▶ **What to do**: Locate the line that contains "## 🛠️ Troubleshooting", then copy it and all later lines of the data below exactly, through the last one.

(Collected data)
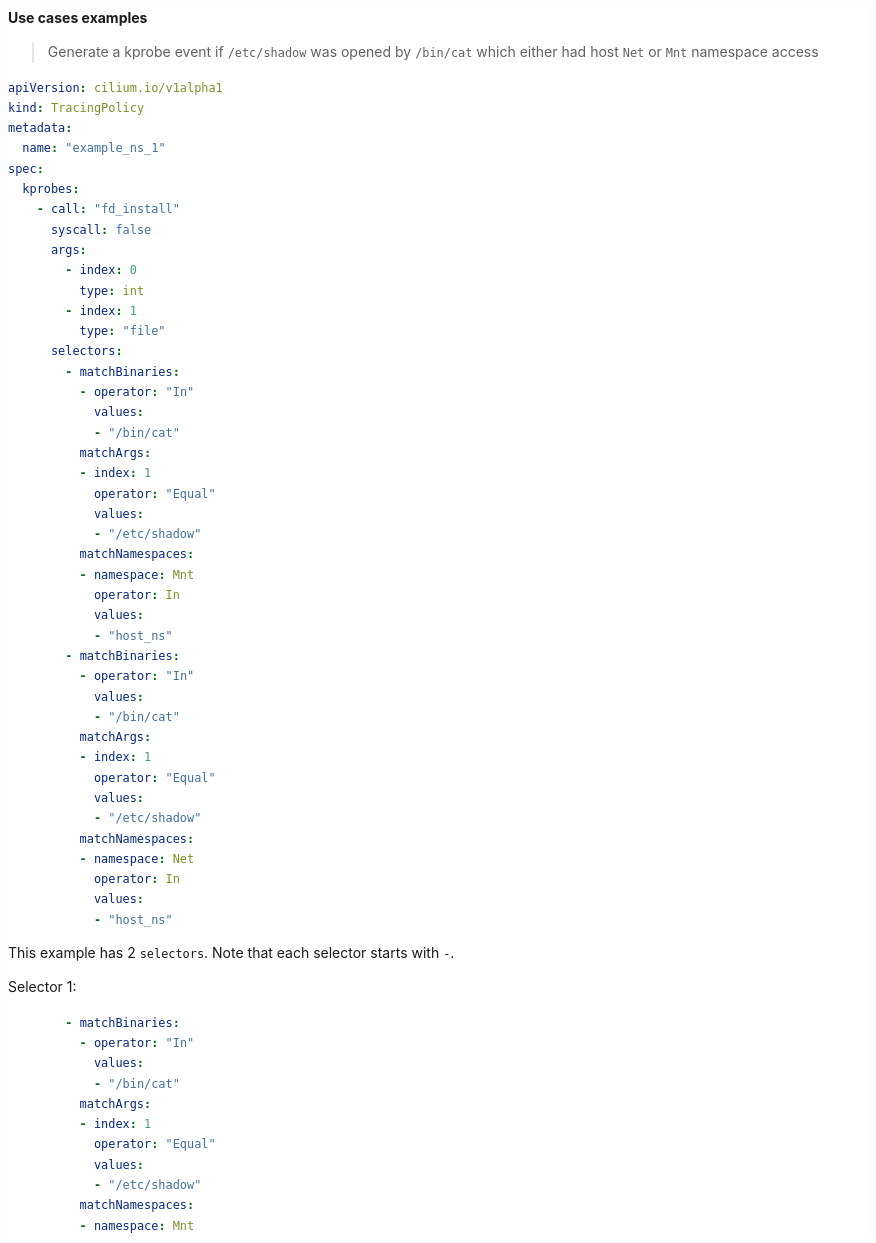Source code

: 
**Use cases examples**

> Generate a kprobe event if `/etc/shadow` was opened by `/bin/cat` which
> either had host `Net` or `Mnt` namespace access

```yaml
apiVersion: cilium.io/v1alpha1
kind: TracingPolicy
metadata:
  name: "example_ns_1"
spec:
  kprobes:
    - call: "fd_install"
      syscall: false
      args:
        - index: 0
          type: int
        - index: 1
          type: "file"
      selectors:
        - matchBinaries:
          - operator: "In"
            values:
            - "/bin/cat"
          matchArgs:
          - index: 1
            operator: "Equal"
            values:
            - "/etc/shadow"
          matchNamespaces:
          - namespace: Mnt
            operator: In
            values:
            - "host_ns"
        - matchBinaries:
          - operator: "In"
            values:
            - "/bin/cat"
          matchArgs:
          - index: 1
            operator: "Equal"
            values:
            - "/etc/shadow"
          matchNamespaces:
          - namespace: Net
            operator: In
            values:
            - "host_ns"
```

This example has 2 `selectors`. Note that each selector starts with `-`.

Selector 1:
```yaml
        - matchBinaries:
          - operator: "In"
            values:
            - "/bin/cat"
          matchArgs:
          - index: 1
            operator: "Equal"
            values:
            - "/etc/shadow"
          matchNamespaces:
          - namespace: Mnt
```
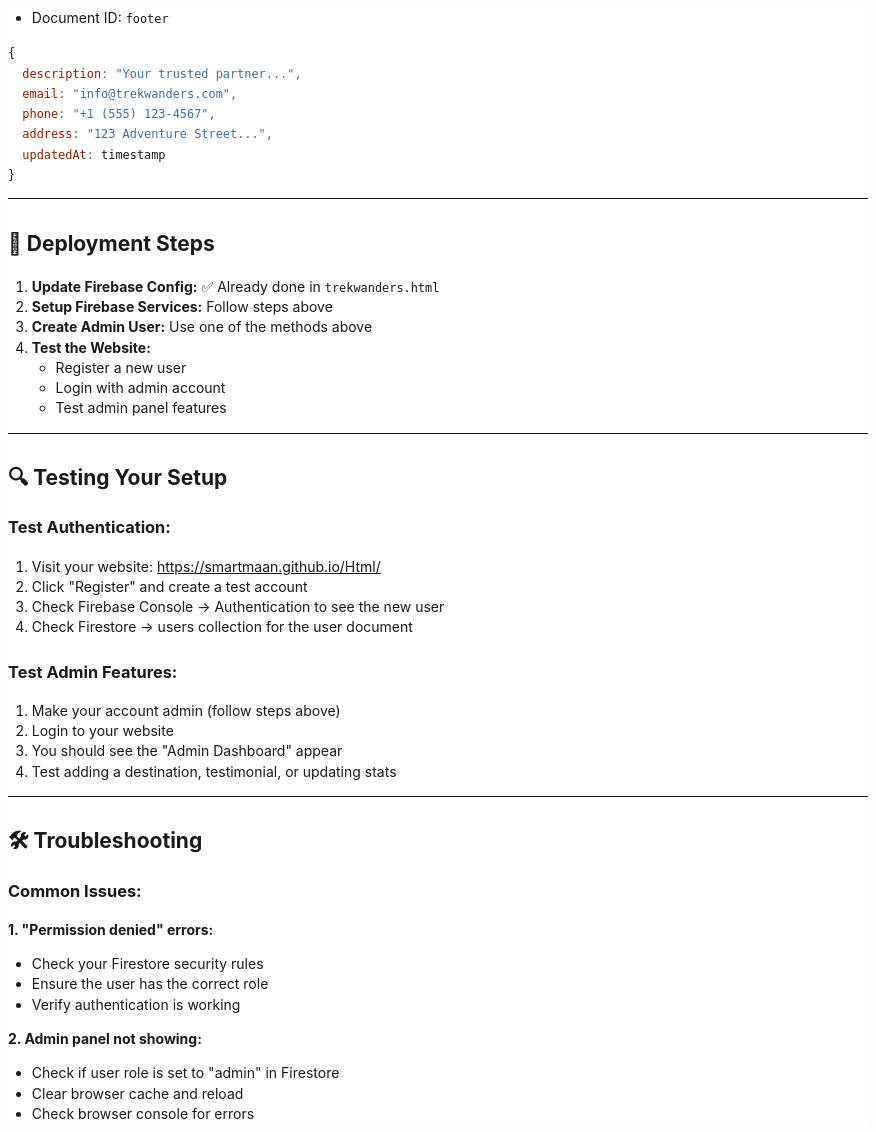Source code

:- Document ID: `footer`
```javascript
{
  description: "Your trusted partner...",
  email: "info@trekwanders.com",
  phone: "+1 (555) 123-4567",
  address: "123 Adventure Street...",
  updatedAt: timestamp
}
```

---

## 🚀 Deployment Steps

1. **Update Firebase Config:** ✅ Already done in `trekwanders.html`
2. **Setup Firebase Services:** Follow steps above
3. **Create Admin User:** Use one of the methods above
4. **Test the Website:** 
   - Register a new user
   - Login with admin account
   - Test admin panel features

---

## 🔍 Testing Your Setup

### Test Authentication:
1. Visit your website: https://smartmaan.github.io/Html/
2. Click "Register" and create a test account
3. Check Firebase Console → Authentication to see the new user
4. Check Firestore → users collection for the user document

### Test Admin Features:
1. Make your account admin (follow steps above)
2. Login to your website
3. You should see the "Admin Dashboard" appear
4. Test adding a destination, testimonial, or updating stats

---

## 🛠️ Troubleshooting

### Common Issues:

**1. "Permission denied" errors:**
- Check your Firestore security rules
- Ensure the user has the correct role
- Verify authentication is working

**2. Admin panel not showing:**
- Check if user role is set to "admin" in Firestore
- Clear browser cache and reload
- Check browser console for errors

▶ **Output of the task**:
## 🛠️ Troubleshooting

### Common Issues:

**1. "Permission denied" errors:**
- Check your Firestore security rules
- Ensure the user has the correct role
- Verify authentication is working

**2. Admin panel not showing:**
- Check if user role is set to "admin" in Firestore
- Clear browser cache and reload
- Check browser console for errors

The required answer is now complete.